Facility digital twins usually serve two very different aims: seeing (convincing walkthroughs for stakeholders) and changing (measurement, coordination, and routine updates). The representation you choose — neural radiance fields, explicit meshes/BIM, or a hybrid — determines how far you can push each aim without fighting the toolchain.
Neural radiance fields (NeRFs) model a scene as a continuous 5D function of position and view direction and render images by differentiable volume rendering. This is why they produce striking novel views from posed photos. Explicit meshes/BIM, by contrast, store geometry, topology, and semantics directly — ideal for dimensionally trustworthy edits, object identity, and integration with asset systems. The “right” choice depends on whether the deliverable is closer to seeing or changing.
Three advances have pulled neural methods from “cool demo” into practical preview for buildings:
Implication: neural fields preview quickly and look great, but they don’t intrinsically give you clean, editable geometry. When you must edit or measure, neural-to-surface methods such as NeuS or Neuralangelo can extract meshes from images or neural fields — at the cost of QA on scale, smoothness, and topology before BIM hand-off.
1) Photorealism vs. semantic editability
If immersion and appearance (glossy/transparent materials, clutter) dominate, NeRF/3DGS excel. If you need parametric edits, object identity, and reliable dimensions, meshes/BIM win. Think: render what you’ll mostly see; model what you’ll routinely change.
2) Runtime performance & latency
3DGS demonstrates interactive rates for neural content; mesh pipelines remain broadly optimized in engines and the web (with LODs and prudent materials). Choose by target hardware and delivery channel rather than by ideology.
3) Update cadence & maintenance
Swapping a door leaf or re-routing a cable is local, diff-friendly work in BIM. In a radiance-field pipeline, the corresponding change typically implies partial re-capture and retraining — feasible for showcase areas, cumbersome for day-to-day ops.
4) Interoperability & standards (as of November 2025)
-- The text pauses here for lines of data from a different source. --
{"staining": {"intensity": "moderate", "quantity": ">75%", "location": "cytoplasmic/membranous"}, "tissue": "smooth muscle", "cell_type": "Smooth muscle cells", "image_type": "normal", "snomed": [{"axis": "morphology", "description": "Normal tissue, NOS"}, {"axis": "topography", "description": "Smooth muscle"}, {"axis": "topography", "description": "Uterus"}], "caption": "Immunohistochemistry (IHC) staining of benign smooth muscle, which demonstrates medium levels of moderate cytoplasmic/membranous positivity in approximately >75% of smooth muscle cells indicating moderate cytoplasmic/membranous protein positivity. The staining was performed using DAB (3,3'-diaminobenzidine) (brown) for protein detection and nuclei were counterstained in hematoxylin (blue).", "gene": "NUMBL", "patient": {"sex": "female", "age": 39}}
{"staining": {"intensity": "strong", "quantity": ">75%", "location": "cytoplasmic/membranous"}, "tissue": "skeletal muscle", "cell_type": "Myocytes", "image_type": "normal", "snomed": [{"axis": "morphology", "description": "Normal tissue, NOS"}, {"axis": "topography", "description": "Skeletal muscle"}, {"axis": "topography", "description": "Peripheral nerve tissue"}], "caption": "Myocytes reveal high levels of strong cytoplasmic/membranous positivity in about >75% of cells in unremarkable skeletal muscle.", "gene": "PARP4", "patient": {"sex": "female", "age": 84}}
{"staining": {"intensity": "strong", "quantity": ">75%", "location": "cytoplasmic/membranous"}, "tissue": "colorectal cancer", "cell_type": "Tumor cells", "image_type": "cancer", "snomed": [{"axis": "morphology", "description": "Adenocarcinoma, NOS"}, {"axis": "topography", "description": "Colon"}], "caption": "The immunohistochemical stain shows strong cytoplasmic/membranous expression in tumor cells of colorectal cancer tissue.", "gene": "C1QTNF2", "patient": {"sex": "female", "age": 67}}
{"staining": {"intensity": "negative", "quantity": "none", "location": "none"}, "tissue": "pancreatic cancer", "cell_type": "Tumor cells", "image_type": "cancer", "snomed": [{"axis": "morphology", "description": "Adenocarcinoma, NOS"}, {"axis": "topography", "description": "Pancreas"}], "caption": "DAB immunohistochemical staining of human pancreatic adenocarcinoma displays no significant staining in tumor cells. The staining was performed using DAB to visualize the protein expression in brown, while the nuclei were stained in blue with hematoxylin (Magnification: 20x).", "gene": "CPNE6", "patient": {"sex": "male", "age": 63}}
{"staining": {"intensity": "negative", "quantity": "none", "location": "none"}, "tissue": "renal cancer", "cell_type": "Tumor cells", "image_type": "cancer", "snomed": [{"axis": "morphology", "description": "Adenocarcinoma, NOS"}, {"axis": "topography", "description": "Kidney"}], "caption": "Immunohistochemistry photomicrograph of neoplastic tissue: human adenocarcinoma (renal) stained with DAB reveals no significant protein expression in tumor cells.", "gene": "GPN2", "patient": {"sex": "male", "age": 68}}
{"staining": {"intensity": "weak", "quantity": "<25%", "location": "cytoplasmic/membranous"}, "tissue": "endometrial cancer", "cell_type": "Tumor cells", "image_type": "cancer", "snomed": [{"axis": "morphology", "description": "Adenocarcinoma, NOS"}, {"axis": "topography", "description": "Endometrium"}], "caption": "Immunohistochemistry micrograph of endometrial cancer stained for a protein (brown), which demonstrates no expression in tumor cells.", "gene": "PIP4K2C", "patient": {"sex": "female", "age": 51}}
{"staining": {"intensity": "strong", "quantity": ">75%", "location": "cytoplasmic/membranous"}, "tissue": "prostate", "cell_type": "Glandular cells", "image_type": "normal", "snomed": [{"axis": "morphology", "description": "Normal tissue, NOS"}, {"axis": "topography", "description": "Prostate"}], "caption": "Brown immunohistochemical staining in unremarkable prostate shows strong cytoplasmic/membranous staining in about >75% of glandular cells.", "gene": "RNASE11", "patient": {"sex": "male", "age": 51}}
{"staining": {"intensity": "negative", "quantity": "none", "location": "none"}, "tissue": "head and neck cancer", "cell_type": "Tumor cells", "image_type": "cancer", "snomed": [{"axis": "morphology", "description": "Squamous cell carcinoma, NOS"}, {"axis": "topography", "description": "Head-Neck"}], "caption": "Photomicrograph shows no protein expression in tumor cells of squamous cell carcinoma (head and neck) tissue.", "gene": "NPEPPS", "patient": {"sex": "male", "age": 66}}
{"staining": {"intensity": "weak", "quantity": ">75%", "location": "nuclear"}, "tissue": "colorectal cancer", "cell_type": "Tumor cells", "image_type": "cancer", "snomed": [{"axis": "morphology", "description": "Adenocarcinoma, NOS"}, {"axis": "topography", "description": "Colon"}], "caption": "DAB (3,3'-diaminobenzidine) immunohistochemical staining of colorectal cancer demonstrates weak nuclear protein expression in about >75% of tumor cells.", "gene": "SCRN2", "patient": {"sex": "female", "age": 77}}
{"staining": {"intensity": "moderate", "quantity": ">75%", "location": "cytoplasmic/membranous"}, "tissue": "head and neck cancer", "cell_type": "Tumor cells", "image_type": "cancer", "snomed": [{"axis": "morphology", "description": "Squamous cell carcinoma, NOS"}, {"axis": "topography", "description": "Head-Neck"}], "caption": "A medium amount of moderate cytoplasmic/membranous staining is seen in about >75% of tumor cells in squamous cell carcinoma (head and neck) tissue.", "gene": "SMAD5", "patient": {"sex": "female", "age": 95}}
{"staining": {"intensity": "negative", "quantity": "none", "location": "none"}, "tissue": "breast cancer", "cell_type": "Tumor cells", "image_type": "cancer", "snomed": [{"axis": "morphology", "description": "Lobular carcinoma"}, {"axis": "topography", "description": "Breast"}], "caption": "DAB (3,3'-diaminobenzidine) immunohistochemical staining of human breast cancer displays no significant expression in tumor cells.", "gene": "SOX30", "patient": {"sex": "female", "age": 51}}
AEC semantics continue to hinge on IFC 4.3, which is formally published as ISO 16739-1:2024. For runtime delivery, glTF 2.0 remains the “JPEG of 3D” with PBR materials and broad engine/web support. OpenUSD is progressing via the Alliance for OpenUSD (AOUSD) working groups, with public updates in 2024–2025 on governance and new groups. These roles matter: IFC for data exchange and asset semantics; glTF for lightweight runtime delivery; USD for non-destructive scene composition and variants.
5) Storage & delivery footprint
Neural models can be compact compared to dense textures; meshes benefit from mature instancing, streaming, and compression. In practice, distribution constraints (web vs. native app) often decide this axis for you.
Quiet customization note: In long, repetitive interiors (plant rooms, corridors), tiling the capture/training domain with strict pose QA can reduce drift and aliasing versus generic defaults; for small, self-contained rooms, off-the-shelf pipelines are usually sufficient.
Table A — Format-purpose map
| Format | Primary role | Strengths | Considerations |
|---|---|---|---|
| IFC 4.3 | BIM semantics & exchange | Lifecycle-scale object identity & properties | Not a rendering format; published as ISO 16739-1:2024. |
| glTF 2.0 | Runtime delivery (PBR) | Efficient loading; web/engine ubiquity | Geometry-first; author LODs & textures carefully. |
| OpenUSD | Scene description | Layering, non-destructive variants, composition | Standardization in progress; active AOUSD WGs. |
A pragmatic facility pattern is BIM/mesh backbone + neural appearance:
Table B — Quick picks
| Use case | Prefer | Why |
|---|---|---|
| Immersive visual walkthroughs | NeRF / 3DGS | Highest realism; now feasible at interactive rates for previews. |
| Space planning / measurement | Mesh / BIM | Editability, to-scale metrics, and object semantics. |
| Mixed ops + showcase | Hybrid | BIM backbone + selective neural appearance; extract geometry only in zones that will change. |
Start from outcomes and distribution constraints. If measurement, hand-offs, and frequent edits dominate, default to Mesh/BIM, then sprinkle neural appearance where it boosts communication. If the KPI is persuasion or remote walkthroughs, lead with NeRF/3DGS, while earmarking critical areas for later geometric extraction. As of late-2025, standards are converging (IFC 4.3/ISO 16739-1:2024; glTF 2.0; active AOUSD WGs), but the logic remains constant: model explicitly what you’ll change; render photorealistically what you’ll mostly just see.
(Where sources disagree on performance/quality claims, prefer the primary paper’s reported metrics and treat repo/blog statements as indicative rather than definitive.)